Rock-Scissors-Paper: The Game That Sustains Biodiversity and Regulates Biological Clocks

This project reproduces the experiments conducted by Frean et al. [1] and Reichenbach et al. [2], [3] to study a system involving three species in a competitive loop: a rock beats (and replicates into) a pair of scissors, scissors beat a sheet of paper and paper beats a rock. The self-referential nature of the competitive loop leads to counterintuitive phenomena, such as the expectation that the least competitive species will have the largest population, ultimately preserving diversity. The proposed model is examined through various formalisms, and its properties are analyzed within each framework.

Additionally, an oscillatory network of transcriptional regulators known as the Repressilator is explored. This network consists of a feedback loop involving three genes, each encoding a protein that represses the expression of the next gene in the loop. The dynamic behavior of the Repressilator mirrors the competitive interactions of the rock-scissors-paper game, as each component cyclically inhibits the next. The analysis centers on how this cyclical repression generates oscillatory patterns, enabling the implementation of a biological clock in Escherichia Coli, as detailed in [4].

Ecological models

Here is a summary of all simulations and properties analyzed in the ecological models.

Long range dispersal model

In the long range dispersal model, individuals are modeled as gas molecules, and interactions occur between any pair.

The model is examined under both discrete and continuous time frameworks. For the continuous time approach, the differential equation system defining the model is solved using the scipy.integrate package. Additionally, the model is reframed in terms of chemical reactions for stochastic simulations, which are conducted using the StochPy package.

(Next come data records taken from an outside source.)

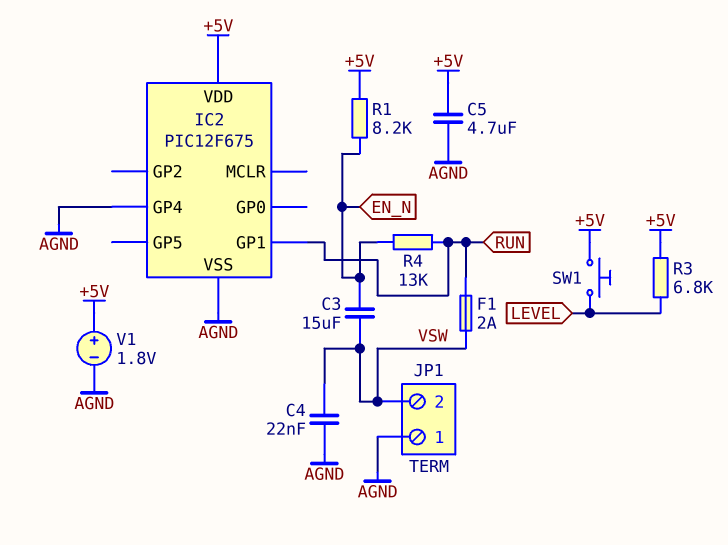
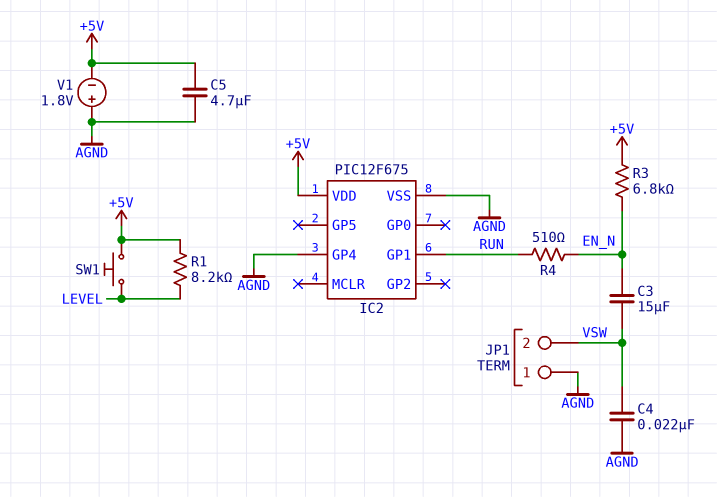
F1: 2A (RUN, VSW) -> none
R1: 8.2k (+5V, EN_N) -> 8.2k (+5V, LEVEL)
R3: 6.8k (+5V, LEVEL) -> 6.8k (+5V, EN_N)
R4: 13k (EN_N, RUN) -> 510 (EN_N, RUN)
V1: 1.8V (plus +5V, minus AGND) -> 1.8V (plus AGND, minus +5V)

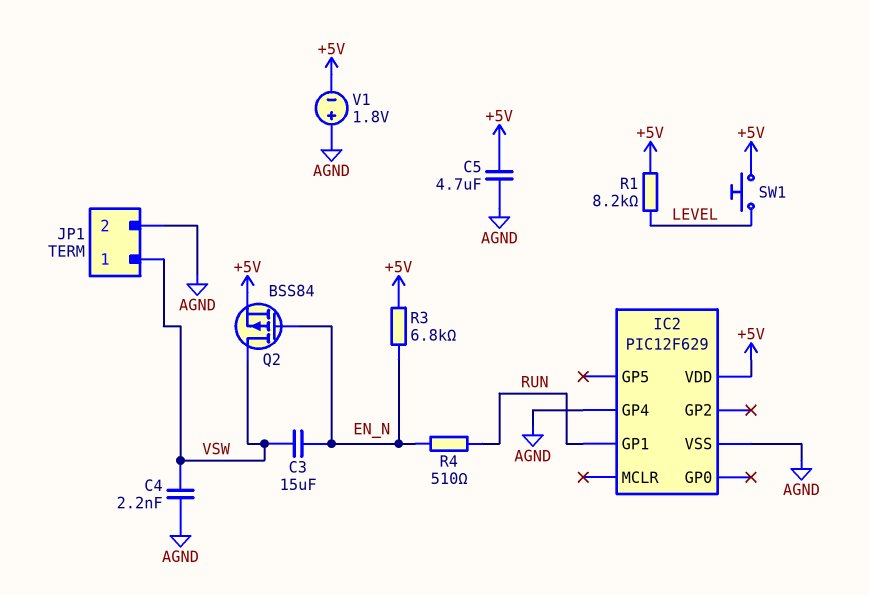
C4: 22nF (AGND, VSW) -> 2.2nF (AGND, VSW)
IC2: PIC12F675 -> PIC12F629
JP1 pin 1: AGND -> VSW
JP1 pin 2: VSW -> AGND
Q2: none -> PMOS BSS84 (G EN_N, D VSW, S +5V)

It is further examined as a continuous-time Markov chain with the PRISM stochastic model checker and as a Petri net with the tool Charlie.

View Model Analysis

Lattice model

In the lattice model, individuals are situated on a lattice and interact solely with their neighbors.

The model is developed using the Mesa framework.

View Model Analysis

How to run simulations from your browser

After cloning the GitHub repository, install the dependencies by executing the following command:

pip install -r requirements.txt

To interactively run the model, execute the following command:

python ./run_lattice_model.py

Set the grid’s width and height, choose the model to run (either the one based on [1], [2], or a variant where agents activate simultaneously; see here for more details), and then open your browser to http://127.0.0.1:8521/.

The sliders labeled ’Initial weight of species *’ allow you to set the weights used by the random.choices method (from the Python Standard Library) for initializing grid patches with individuals. These weights don’t need to sum to \(1\).

The sliders ‘Swap rate’, ‘Reproduce rate’ and ‘Select rate’ in the model based on [2] have the same meaning as those in the NetLogo Rock-Paper-Scissors model [3].

Demo

Repressilator model

The dynamics of this system were simulated by solving the differential equations governing protein concentration changes, using the scipy.integrate package.

View Model Analysis

References

  • [1] Frean, Marcus, and Edward R. Abraham. “Rock–scissors–paper and the survival of the weakest.” Proceedings of the Royal Society of London. Series B: Biological Sciences 268.1474 (2001): 1323-1327.
  • [2] Reichenbach, Tobias, Mauro Mobilia, and Erwin Frey. “Mobility promotes and jeopardizes biodiversity in rock–paper–scissors games.” Nature 448.7157 (2007): 1046-1049.
  • [3] Head, B., Grider, R. and Wilensky, U. (2017). NetLogo Rock Paper Scissors model. Center for Connected Learning and Computer-Based Modeling, Northwestern University, Evanston, IL.
  • [4] Elowitz M., Bois J. and Marken J. (2022). “Biological Circuits Design”. California Institute of Technology.